SET PROBLEM: Write out everything in the entries below from the line containing "common name: Common wall lizard" down to the line containing "genus: Coronilla", both of those lines included, with nothing changed.

EXTRACTED INFORMATION:
+---+

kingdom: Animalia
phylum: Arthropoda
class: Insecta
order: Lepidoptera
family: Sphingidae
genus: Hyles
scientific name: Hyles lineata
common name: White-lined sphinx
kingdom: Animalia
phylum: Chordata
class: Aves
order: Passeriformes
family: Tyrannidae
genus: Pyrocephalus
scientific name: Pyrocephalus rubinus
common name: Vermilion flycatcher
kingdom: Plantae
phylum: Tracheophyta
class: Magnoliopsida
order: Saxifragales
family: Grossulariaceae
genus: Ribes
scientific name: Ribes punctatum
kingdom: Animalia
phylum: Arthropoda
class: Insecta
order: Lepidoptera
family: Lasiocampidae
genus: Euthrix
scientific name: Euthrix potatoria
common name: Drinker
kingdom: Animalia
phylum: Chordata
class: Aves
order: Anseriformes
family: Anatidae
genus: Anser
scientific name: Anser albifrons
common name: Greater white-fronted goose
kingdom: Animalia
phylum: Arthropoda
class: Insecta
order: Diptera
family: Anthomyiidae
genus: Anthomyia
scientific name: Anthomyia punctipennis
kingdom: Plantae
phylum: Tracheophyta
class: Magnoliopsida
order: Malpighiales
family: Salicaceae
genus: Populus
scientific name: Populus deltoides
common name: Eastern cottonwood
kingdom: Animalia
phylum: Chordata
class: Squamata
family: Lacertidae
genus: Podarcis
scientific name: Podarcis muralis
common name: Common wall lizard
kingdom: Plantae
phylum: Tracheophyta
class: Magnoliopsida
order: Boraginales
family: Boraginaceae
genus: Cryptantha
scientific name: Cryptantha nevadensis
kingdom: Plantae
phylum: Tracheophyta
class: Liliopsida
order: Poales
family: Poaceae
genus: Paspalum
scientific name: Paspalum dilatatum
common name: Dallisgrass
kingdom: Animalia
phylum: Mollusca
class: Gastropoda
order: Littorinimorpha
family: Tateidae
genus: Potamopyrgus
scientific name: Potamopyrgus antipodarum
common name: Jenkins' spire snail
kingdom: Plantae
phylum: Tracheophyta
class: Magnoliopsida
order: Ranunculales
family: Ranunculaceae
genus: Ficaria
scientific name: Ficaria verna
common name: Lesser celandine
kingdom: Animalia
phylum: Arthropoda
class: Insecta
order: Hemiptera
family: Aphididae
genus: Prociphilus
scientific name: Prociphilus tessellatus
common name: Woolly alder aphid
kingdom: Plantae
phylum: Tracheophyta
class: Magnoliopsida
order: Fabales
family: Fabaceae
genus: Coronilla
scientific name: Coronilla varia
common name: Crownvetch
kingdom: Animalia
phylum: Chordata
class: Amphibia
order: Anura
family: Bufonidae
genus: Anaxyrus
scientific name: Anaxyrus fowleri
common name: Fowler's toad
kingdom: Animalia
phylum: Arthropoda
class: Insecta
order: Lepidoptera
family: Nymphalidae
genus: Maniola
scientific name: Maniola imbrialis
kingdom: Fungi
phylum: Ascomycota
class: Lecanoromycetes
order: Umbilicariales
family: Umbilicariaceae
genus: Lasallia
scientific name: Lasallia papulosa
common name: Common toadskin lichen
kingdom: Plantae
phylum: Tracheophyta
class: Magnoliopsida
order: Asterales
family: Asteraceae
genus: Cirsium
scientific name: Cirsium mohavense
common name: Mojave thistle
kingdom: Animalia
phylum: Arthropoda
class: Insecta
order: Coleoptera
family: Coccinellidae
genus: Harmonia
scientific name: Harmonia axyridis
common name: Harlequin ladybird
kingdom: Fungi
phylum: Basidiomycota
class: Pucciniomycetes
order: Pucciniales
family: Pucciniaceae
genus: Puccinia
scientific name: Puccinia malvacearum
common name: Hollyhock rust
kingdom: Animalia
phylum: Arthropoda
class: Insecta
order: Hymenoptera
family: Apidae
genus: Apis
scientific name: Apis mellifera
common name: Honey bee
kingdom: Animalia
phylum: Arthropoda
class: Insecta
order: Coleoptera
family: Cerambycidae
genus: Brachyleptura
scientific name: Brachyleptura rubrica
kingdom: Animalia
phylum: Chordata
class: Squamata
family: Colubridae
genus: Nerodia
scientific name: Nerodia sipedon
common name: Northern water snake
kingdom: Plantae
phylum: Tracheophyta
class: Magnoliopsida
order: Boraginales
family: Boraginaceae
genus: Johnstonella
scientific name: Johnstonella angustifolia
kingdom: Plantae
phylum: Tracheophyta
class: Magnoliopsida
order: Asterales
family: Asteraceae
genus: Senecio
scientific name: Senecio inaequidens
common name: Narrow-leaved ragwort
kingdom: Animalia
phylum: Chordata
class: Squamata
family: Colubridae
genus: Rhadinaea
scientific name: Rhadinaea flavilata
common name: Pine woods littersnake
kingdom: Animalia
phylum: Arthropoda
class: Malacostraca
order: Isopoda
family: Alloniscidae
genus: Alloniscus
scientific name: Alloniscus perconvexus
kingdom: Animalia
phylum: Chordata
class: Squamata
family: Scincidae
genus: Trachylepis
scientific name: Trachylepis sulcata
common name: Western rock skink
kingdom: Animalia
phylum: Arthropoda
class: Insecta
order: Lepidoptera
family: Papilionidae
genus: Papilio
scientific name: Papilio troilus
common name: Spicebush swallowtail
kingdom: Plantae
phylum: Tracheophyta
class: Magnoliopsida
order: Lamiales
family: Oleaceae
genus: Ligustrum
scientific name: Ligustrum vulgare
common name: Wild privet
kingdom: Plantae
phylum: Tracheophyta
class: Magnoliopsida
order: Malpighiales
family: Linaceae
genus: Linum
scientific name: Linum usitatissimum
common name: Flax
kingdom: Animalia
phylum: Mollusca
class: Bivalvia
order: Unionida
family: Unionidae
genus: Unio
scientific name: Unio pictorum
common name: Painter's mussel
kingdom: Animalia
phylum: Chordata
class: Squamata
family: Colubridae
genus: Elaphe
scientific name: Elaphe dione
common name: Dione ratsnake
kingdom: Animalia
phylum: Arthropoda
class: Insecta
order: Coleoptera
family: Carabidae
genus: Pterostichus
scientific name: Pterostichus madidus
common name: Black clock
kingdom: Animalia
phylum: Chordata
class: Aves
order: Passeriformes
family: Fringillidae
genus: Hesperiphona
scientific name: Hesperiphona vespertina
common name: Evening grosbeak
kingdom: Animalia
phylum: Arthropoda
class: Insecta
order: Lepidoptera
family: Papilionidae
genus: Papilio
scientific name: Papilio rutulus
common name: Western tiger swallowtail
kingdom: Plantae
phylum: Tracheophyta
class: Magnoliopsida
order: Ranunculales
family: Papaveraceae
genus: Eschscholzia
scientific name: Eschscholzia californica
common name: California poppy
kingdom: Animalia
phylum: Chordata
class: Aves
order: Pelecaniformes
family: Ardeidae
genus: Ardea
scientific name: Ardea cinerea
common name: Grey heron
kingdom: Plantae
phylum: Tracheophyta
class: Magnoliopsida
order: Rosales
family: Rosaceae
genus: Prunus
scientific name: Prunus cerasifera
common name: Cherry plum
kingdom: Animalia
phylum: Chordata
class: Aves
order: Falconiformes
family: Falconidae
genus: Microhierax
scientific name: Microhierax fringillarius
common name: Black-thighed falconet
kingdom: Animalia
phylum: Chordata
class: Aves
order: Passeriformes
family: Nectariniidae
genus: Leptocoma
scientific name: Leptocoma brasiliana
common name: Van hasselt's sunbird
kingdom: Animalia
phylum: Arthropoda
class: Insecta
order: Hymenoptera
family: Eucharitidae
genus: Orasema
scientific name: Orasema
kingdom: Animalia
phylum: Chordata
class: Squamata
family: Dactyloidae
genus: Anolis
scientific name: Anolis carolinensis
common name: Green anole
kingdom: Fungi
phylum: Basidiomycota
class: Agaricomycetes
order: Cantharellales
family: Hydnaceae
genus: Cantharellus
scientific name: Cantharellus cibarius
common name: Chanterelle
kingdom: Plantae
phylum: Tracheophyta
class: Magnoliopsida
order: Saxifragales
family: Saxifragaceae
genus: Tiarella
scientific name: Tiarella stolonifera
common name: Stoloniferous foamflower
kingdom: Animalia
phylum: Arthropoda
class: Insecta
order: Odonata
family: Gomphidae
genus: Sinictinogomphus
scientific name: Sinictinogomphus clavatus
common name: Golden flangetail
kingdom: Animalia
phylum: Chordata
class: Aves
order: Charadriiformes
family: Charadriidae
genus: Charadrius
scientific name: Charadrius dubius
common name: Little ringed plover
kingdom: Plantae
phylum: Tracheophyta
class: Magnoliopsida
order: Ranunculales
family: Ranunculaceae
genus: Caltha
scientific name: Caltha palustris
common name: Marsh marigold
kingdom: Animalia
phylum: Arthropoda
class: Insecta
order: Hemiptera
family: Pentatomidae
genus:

+---+

TASK SOLUTION:
common name: Common wall lizard
kingdom: Plantae
phylum: Tracheophyta
class: Magnoliopsida
order: Boraginales
family: Boraginaceae
genus: Cryptantha
scientific name: Cryptantha nevadensis
kingdom: Plantae
phylum: Tracheophyta
class: Liliopsida
order: Poales
family: Poaceae
genus: Paspalum
scientific name: Paspalum dilatatum
common name: Dallisgrass
kingdom: Animalia
phylum: Mollusca
class: Gastropoda
order: Littorinimorpha
family: Tateidae
genus: Potamopyrgus
scientific name: Potamopyrgus antipodarum
common name: Jenkins' spire snail
kingdom: Plantae
phylum: Tracheophyta
class: Magnoliopsida
order: Ranunculales
family: Ranunculaceae
genus: Ficaria
scientific name: Ficaria verna
common name: Lesser celandine
kingdom: Animalia
phylum: Arthropoda
class: Insecta
order: Hemiptera
family: Aphididae
genus: Prociphilus
scientific name: Prociphilus tessellatus
common name: Woolly alder aphid
kingdom: Plantae
phylum: Tracheophyta
class: Magnoliopsida
order: Fabales
family: Fabaceae
genus: Coronilla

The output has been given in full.